In her profession, Xie seeks to explain what she sees happening around her. She came to relish the study of economics because she views it as a satisfying blend of math—the analytical aspect—and intuitive stories of human activity. Further, her chosen specialties of labor economics and public finance, she believes, align more closely with the lives of individuals than with the workings of corporations and financial markets.

"I see a lot of actions on the household side," Xie says. "I think about what my parents would do, what my friends would do. That's what really appeals to me—just observing life and trying to understand it."

In particular, Xie observes the intersection of labor markets and government finance. For instance, she has researched the effects of the extension of unemployment insurance during the Great Recession. That paper found evidence that lengthening the duration of unemployment insurance likely dampened the motivation of some jobless people to seek work. However, Xie's research also concluded that the policy during a severe downturn made life better, or, in economists' terms, was "welfare enhancing."

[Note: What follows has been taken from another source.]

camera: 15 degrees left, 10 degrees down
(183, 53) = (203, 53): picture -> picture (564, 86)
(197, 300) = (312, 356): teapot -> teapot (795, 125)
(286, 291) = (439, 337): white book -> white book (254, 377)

Right now, Xie is examining problems rooted in the conflicting objectives that can arise when state or provincial governments rely on funding from federal governments. In some countries, for example, lower-level governments that depend on financing from the national government may find it beneficial to spend more than needed to secure greater resources from the federal level. Xie is untangling the puzzles that could help to make such government-to-government transfer programs more efficient for all parties.

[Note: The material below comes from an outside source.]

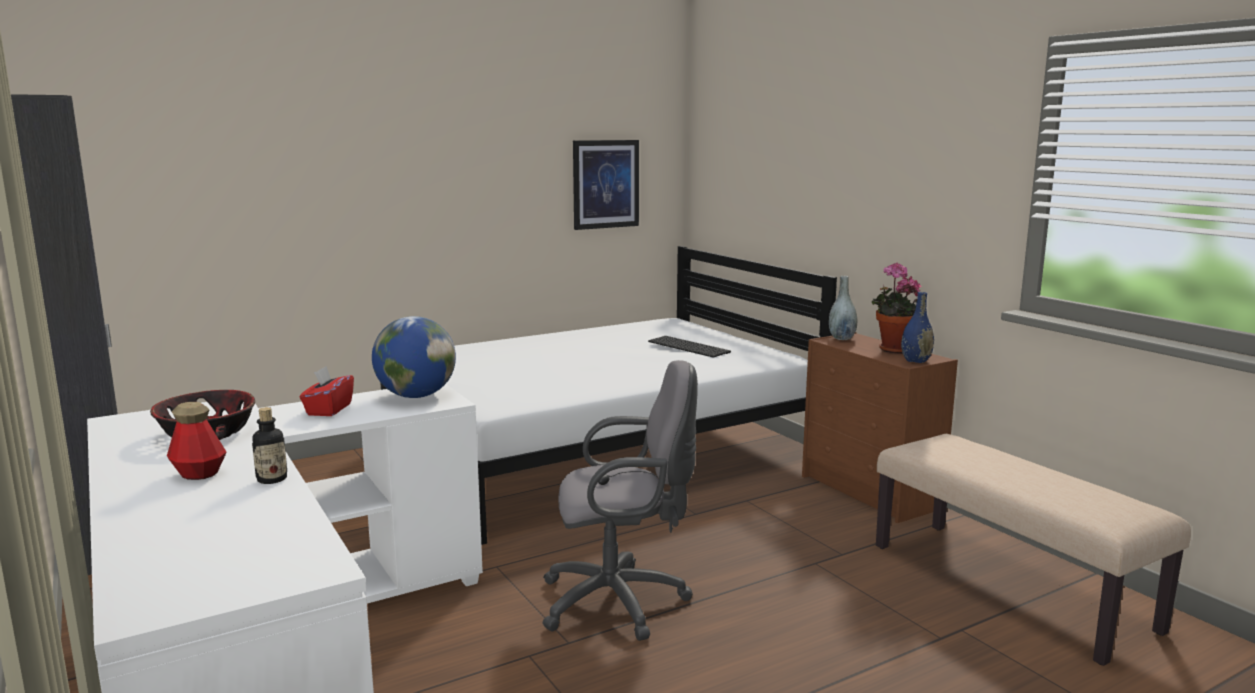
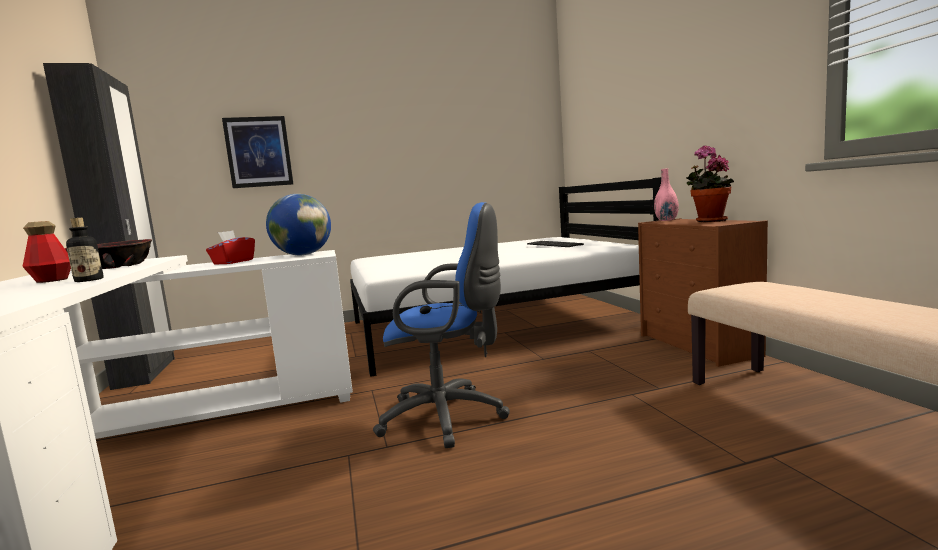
camera: 15 degrees right, 5 degrees down
(605, 184) = (502, 145): picture -> picture (258, 152)
(621, 602) = (449, 417): grey office chair -> blue office chair
(842, 338) = (666, 220): grey vase -> pink vase
(916, 361) = (726, 222): blue vase -> none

She is also exploring student loan policy in the United States. Xie is studying whether there may be ways to calibrate lending rates to improve the overall financial soundness of the programs without unfairly penalizing students studying in fields that tend to be less lucrative.

Rigorous hiring process

While earning her doctoral degree at the University of Minnesota, Xie worked as an economic analyst at the Federal Reserve Bank of Minneapolis. Minneapolis Fed senior research economist Ben Malin says Xie combined sound mathematical and theoretical skills with a collegial personality. "I could trust her to do things right," Malin says. "I felt comfortable giving her a task, painting the broad picture of what I needed, and then letting her figure out how to implement that."

Her initiative no doubt helped attract the attention of the Atlanta Fed. Landing a "junior" economist position at a Federal Reserve Bank is no small feat. The Atlanta Fed's typical recruitment process begins with 300 candidates. The Bank's research officials then winnow that pool to 30. From that group, the Bank brings three candidates to headquarters for a full day of presentations on their research.

There's a method at work. Gauging whether a freshly minted PhD holder will make a good researcher is not clear-cut, says Toni Braun, a senior economist at the Atlanta Fed who participates in hiring junior economists. Acing coursework does not necessarily translate to success at path-breaking research. "It takes time," Braun says.

Policy enriches research

The central bank's mode of combining pure research with policymaking appealed to Xie: study and put the fruits of research to work in the real world. Many of her fellow doctoral students preferred working in academia. For a researcher, a university setting promises freedom to pursue knowledge wherever it leads. "Directed research" conducted at the behest of an employer is less appealing to many economists, including Xie. But at the Fed, she says the policymaking enriches the research.

"When I sit in the briefing meetings (to prepare the Atlanta Fed president for Federal Open Market Committee sessions), I hear people talk about policy, or what they hear from CEOs, or what they see from the data," she says. "That sometimes makes me come up with ideas—maybe I could do this in my research, or do that in my research. That's really fascinating."

It's intense brainwork, to be sure. Away from the job, Xiu rests her intellect, she says, by reading and watching movies she's already seen. Before she became a professional researcher, she sought challenging cinema and literature.

It's another adjustment for a young research economist. It's nothing she can't handle. Immersion in different cultures, Xie says, makes her not only a sharp observer of human behavior, but also adaptable.